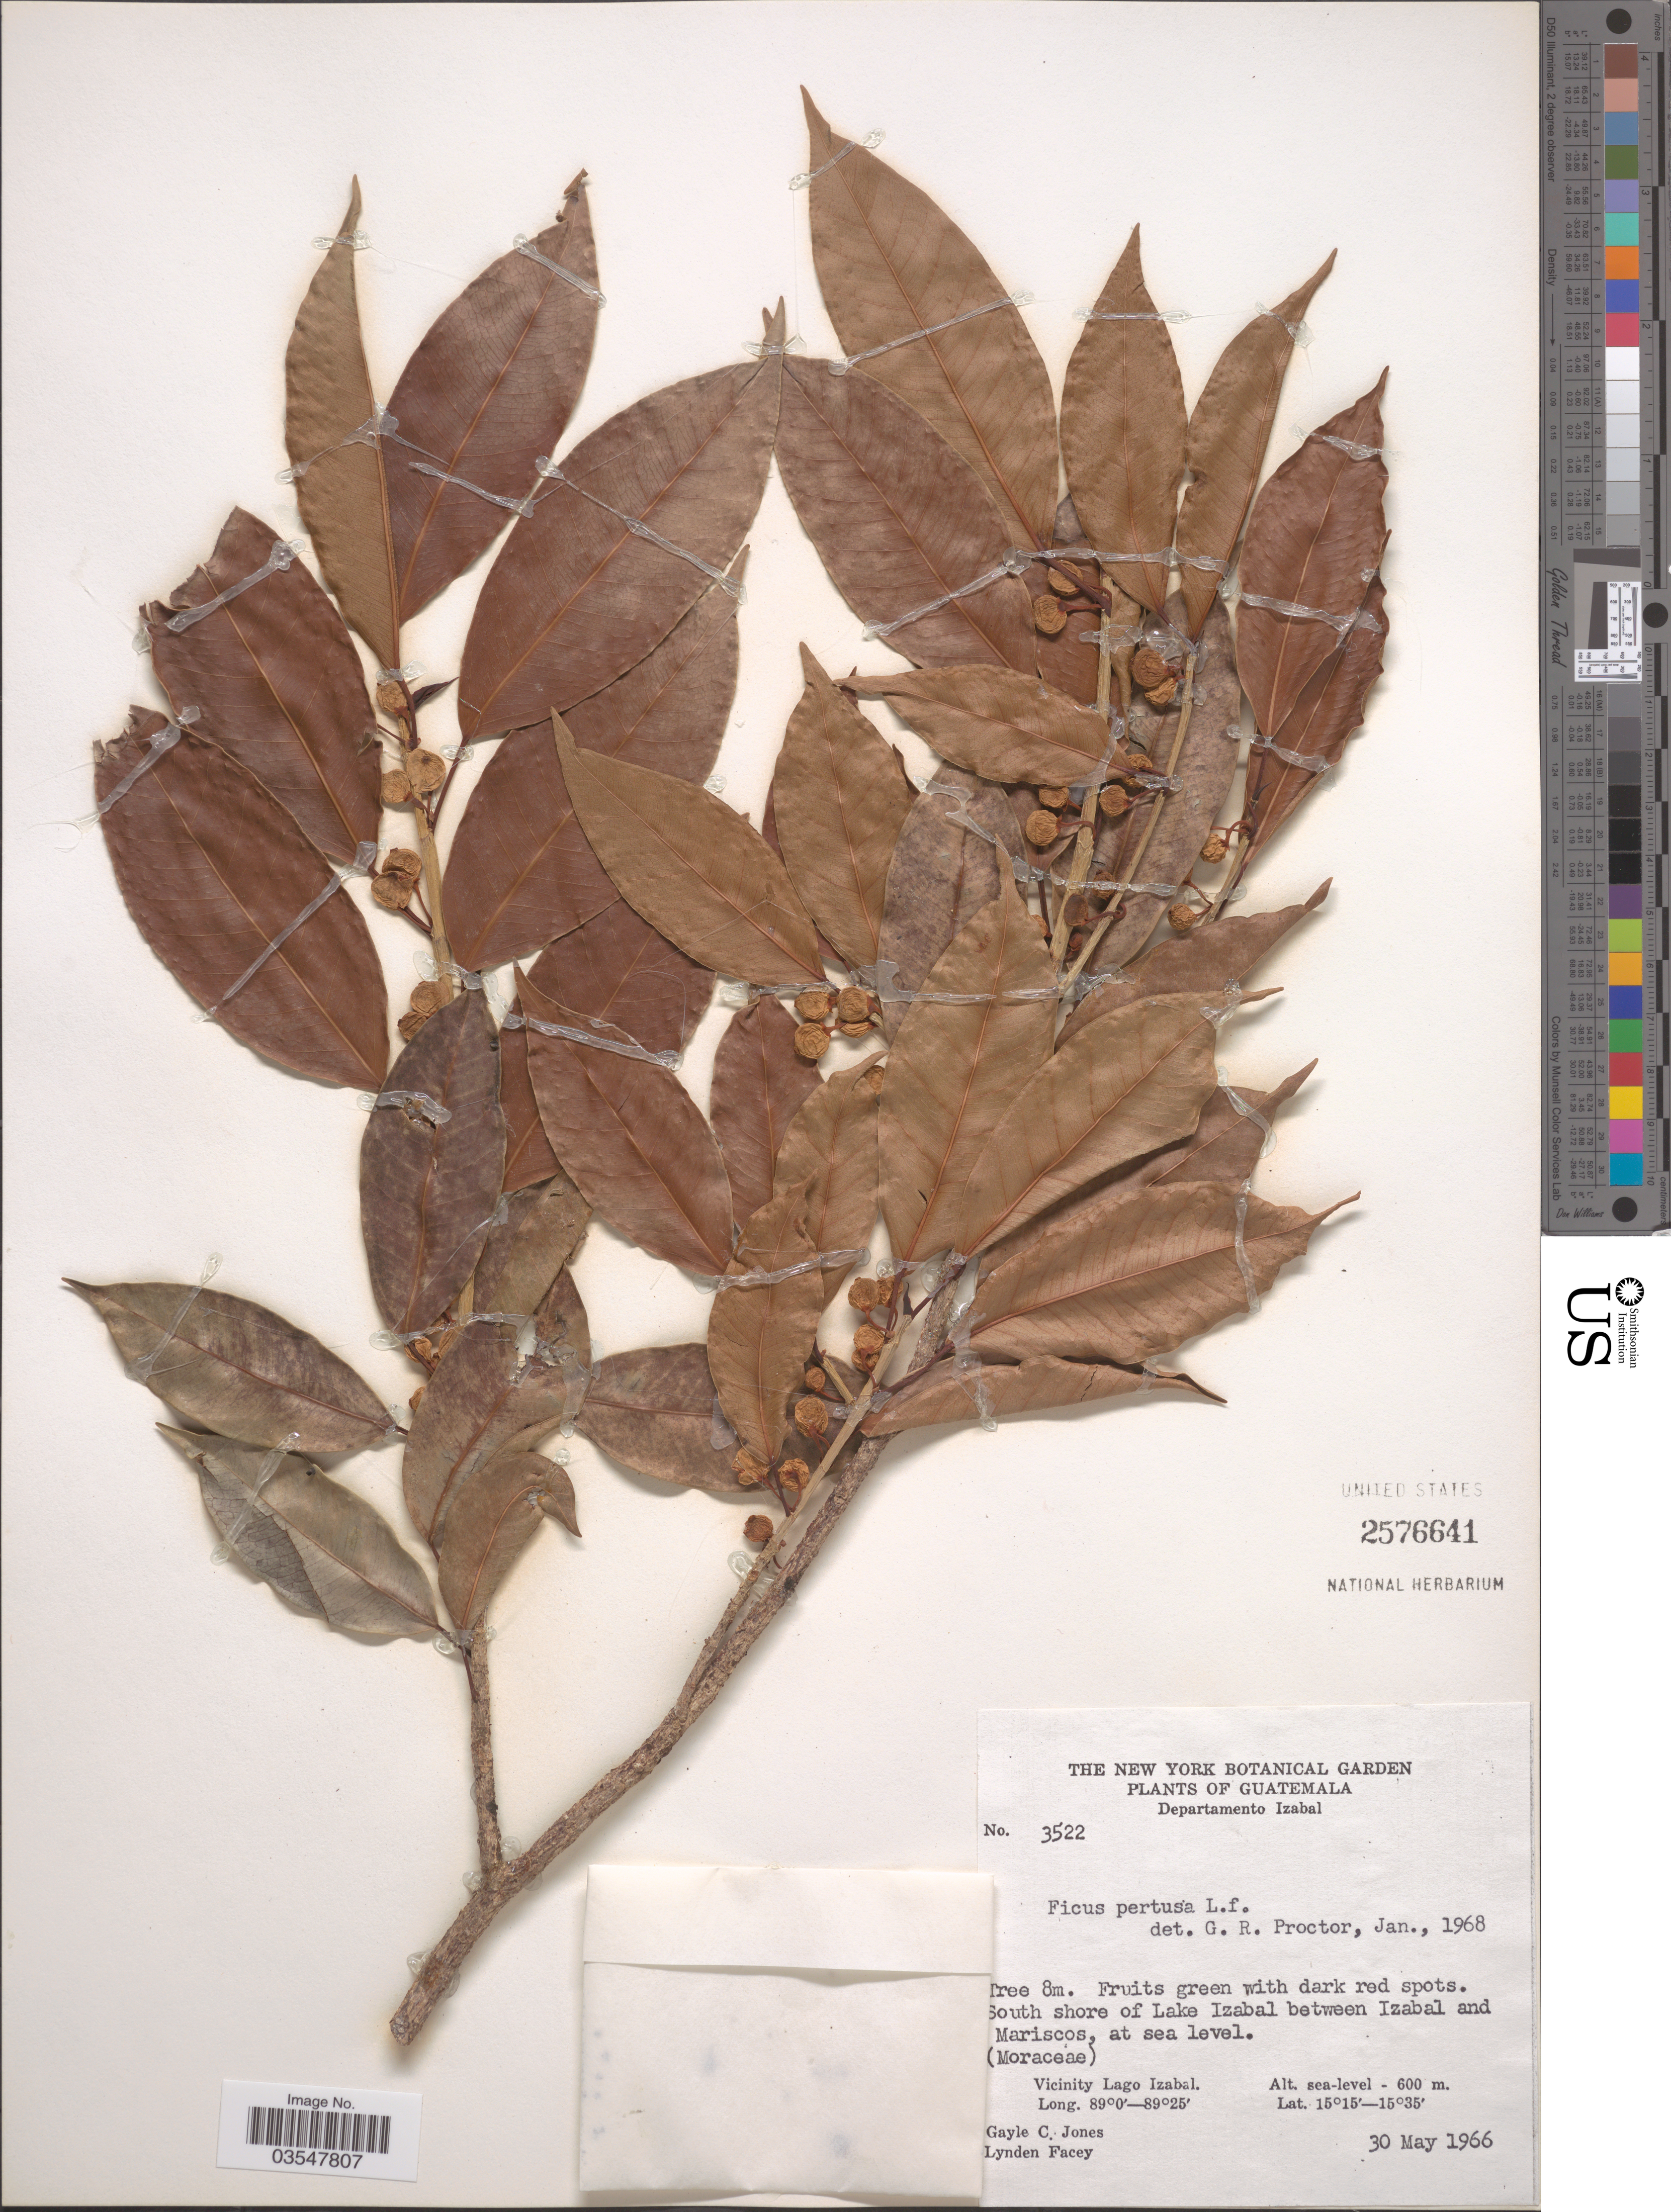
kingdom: Plantae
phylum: Tracheophyta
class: Magnoliopsida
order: Rosales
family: Moraceae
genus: Ficus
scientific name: Ficus pertusa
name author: L. f.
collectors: G. C. Jones & L. Facey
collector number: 3522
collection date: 1966-05-30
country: Guatemala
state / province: Izabal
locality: Departamento Izabal. South shore of Lake Izabal between Izabal and Mariscos, Vicinity of Lago Izabal.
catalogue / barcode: US 2576641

### WHAT THE EXERCISE ASKS
Please repeat every line of the material above word for word, omitting the picture.

### TASK OUTPUT
kingdom: Plantae
phylum: Tracheophyta
class: Magnoliopsida
order: Rosales
family: Moraceae
genus: Ficus
scientific name: Ficus pertusa
name author: L. f.
collectors: G. C. Jones & L. Facey
collector number: 3522
collection date: 1966-05-30
country: Guatemala
state / province: Izabal
locality: Departamento Izabal. South shore of Lake Izabal between Izabal and Mariscos, Vicinity of Lago Izabal.
catalogue / barcode: US 2576641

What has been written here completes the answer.